11.ª A douta decisão de que se recorre ao julgar improcedente o pedido reconvencional dos ora Recorrentes não fez uma correta interpretação e aplicação da lei aos factos provados.
12.ª Ficou provado que com a assinatura do contrato promessa de cessão da posição contratual, celebrado em 21/01/2002, o Recorrido recebeu dos Recorrentes as chaves da fração destinada a habitação e que a utilizou para sua habitação até Setembro de 2009, isto é muitos anos depois de ter procedido à resolução do contrato, que ocorreu em 27/10/2004.
13.ª Ficou igualmente provado que o valor das frações em causa entre 2002 e 2009 era de, pelo menos, € 300,00 mensais.
Assim,
14.ª Atentos os factos provados, estão preenchidos os requisitos previstos no n.º 1 do artigo 473.º do C.C., pois o Recorrido utilizou a fração em causa, depois de ter procedido motu proprium à respetiva resolução contratual, sem nada pagar aos Recorrentes, de quem recebeu as chaves ao abrigo do contrato promessa de cessão de posição contratual com eles celebrado, locupletando-se à sua custa, na medida em que o próprio direito de retenção foi exercido também perante os Recorrentes e não perante qualquer terceiro!

- Questões
**1.** Resuma em duas frases o excerto sobre o pedido reconvencional.
**2.** Transcreva do excerto sobre o pedido reconvencional o trecho compreendido entre "11.ª A douta" e "aos factos provados.", ambos incluídos.

- Material de consulta
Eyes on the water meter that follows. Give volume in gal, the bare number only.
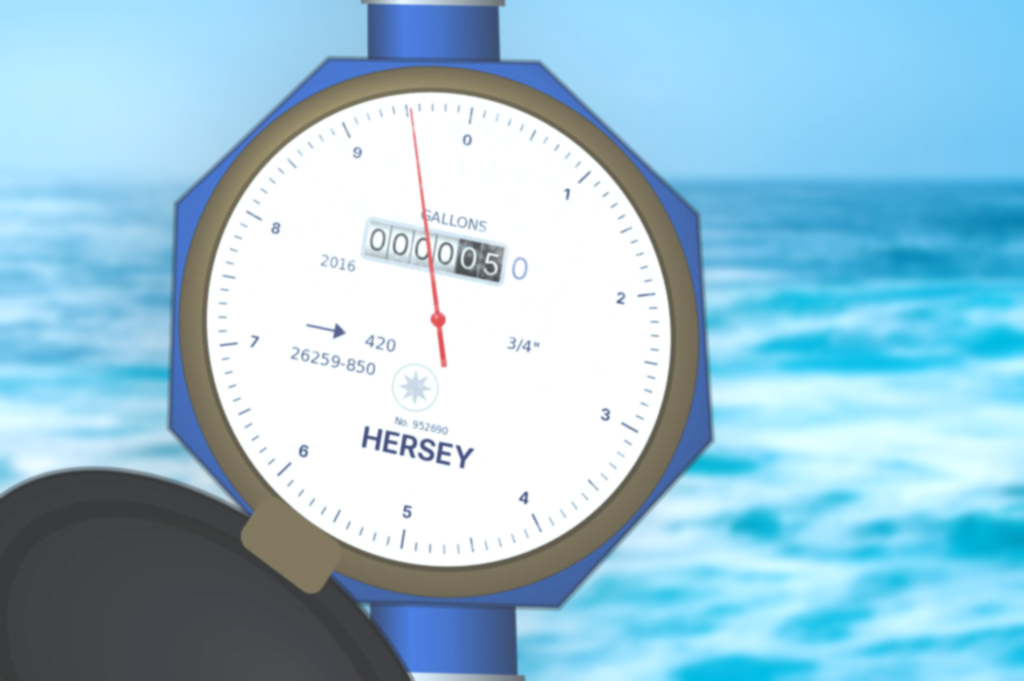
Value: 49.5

...

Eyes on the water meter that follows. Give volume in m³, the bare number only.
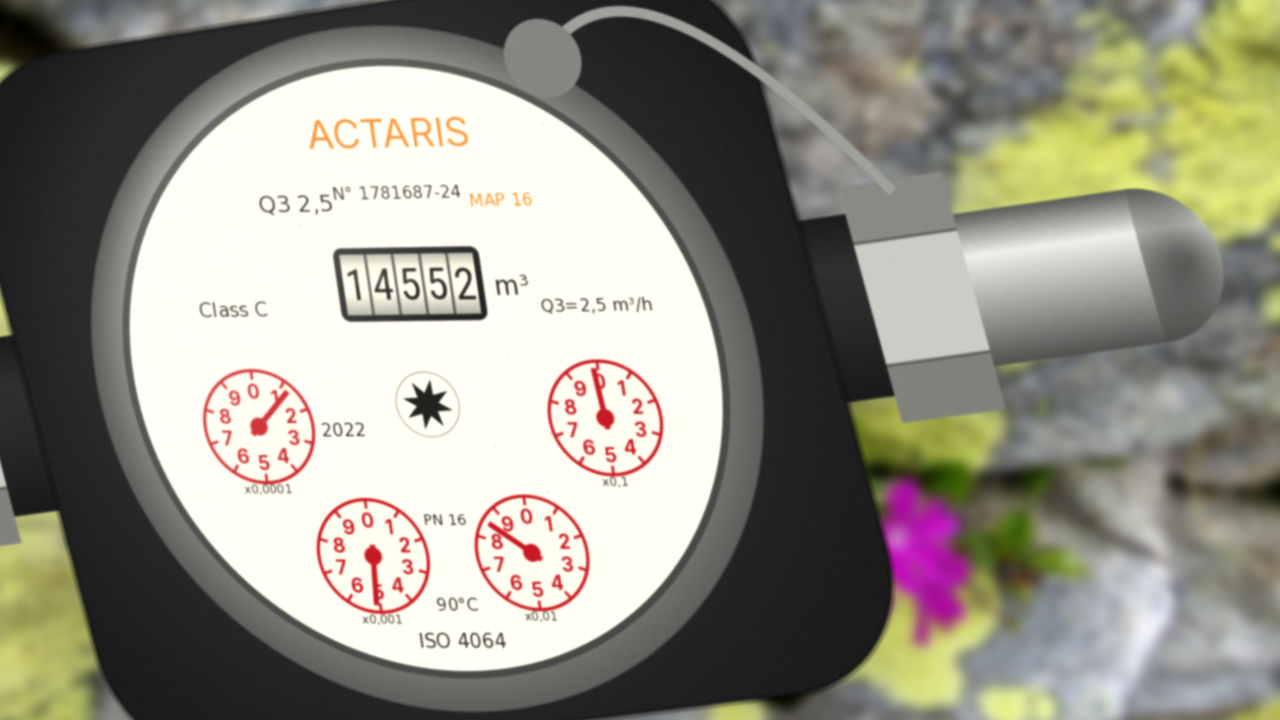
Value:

- Respostas por ordem
**1.** Os Recorrentes sustentam que a decisão recorrida, ao julgar improcedente o seu pedido reconvencional, não fez uma correta interpretação e aplicação da lei aos factos provados. Alegam que o Recorrido, tendo recebido deles as chaves da fração, a utilizou para sua habitação até setembro de 2009, muito depois de ter resolvido o contrato em 27/10/2004, sem nada lhes pagar, pelo que estão preenchidos os requisitos do n.º 1 do artigo 473.º do C.C.

**2.**
11.ª A douta decisão de que se recorre ao julgar improcedente o pedido reconvencional dos ora Recorrentes não fez uma correta interpretação e aplicação da lei aos factos provados.